§ What is being asked: Please swap "poetry" for "pipenv" in every one of the lines below and write them out again, with nothing else changed.

[Excerpts from a dataset]
★ ★ ★ ★

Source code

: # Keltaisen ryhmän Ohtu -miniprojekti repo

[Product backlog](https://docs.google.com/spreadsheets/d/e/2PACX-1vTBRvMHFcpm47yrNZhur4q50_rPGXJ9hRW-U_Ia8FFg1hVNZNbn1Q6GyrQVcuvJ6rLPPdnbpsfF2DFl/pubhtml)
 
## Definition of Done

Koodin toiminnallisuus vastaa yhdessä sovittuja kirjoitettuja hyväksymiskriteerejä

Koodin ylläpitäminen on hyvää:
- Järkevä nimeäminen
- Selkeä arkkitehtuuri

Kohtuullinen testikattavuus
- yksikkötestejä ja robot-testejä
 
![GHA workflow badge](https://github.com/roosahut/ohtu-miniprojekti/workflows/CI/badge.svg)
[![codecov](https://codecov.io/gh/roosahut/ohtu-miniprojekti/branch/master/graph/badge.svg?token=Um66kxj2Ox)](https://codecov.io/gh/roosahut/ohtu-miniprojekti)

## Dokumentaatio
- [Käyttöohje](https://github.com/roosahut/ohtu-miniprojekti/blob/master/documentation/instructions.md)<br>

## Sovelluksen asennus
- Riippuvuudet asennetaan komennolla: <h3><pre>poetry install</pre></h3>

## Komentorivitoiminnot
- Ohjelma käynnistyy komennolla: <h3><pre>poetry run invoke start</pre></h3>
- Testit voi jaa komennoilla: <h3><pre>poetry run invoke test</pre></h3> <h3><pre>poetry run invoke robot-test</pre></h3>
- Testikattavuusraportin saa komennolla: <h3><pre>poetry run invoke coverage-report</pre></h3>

★ ★ ★ ★

§ Response for this exercise:
Source code

: # Keltaisen ryhmän Ohtu -miniprojekti repo

[Product backlog](https://docs.google.com/spreadsheets/d/e/2PACX-1vTBRvMHFcpm47yrNZhur4q50_rPGXJ9hRW-U_Ia8FFg1hVNZNbn1Q6GyrQVcuvJ6rLPPdnbpsfF2DFl/pubhtml)
 
## Definition of Done

Koodin toiminnallisuus vastaa yhdessä sovittuja kirjoitettuja hyväksymiskriteerejä

Koodin ylläpitäminen on hyvää:
- Järkevä nimeäminen
- Selkeä arkkitehtuuri

Kohtuullinen testikattavuus
- yksikkötestejä ja robot-testejä
 
![GHA workflow badge](https://github.com/roosahut/ohtu-miniprojekti/workflows/CI/badge.svg)
[![codecov](https://codecov.io/gh/roosahut/ohtu-miniprojekti/branch/master/graph/badge.svg?token=Um66kxj2Ox)](https://codecov.io/gh/roosahut/ohtu-miniprojekti)

## Dokumentaatio
- [Käyttöohje](https://github.com/roosahut/ohtu-miniprojekti/blob/master/documentation/instructions.md)<br>

## Sovelluksen asennus
- Riippuvuudet asennetaan komennolla: <h3><pre>pipenv install</pre></h3>

## Komentorivitoiminnot
- Ohjelma käynnistyy komennolla: <h3><pre>pipenv run invoke start</pre></h3>
- Testit voi jaa komennoilla: <h3><pre>pipenv run invoke test</pre></h3> <h3><pre>pipenv run invoke robot-test</pre></h3>
- Testikattavuusraportin saa komennolla: <h3><pre>pipenv run invoke coverage-report</pre></h3>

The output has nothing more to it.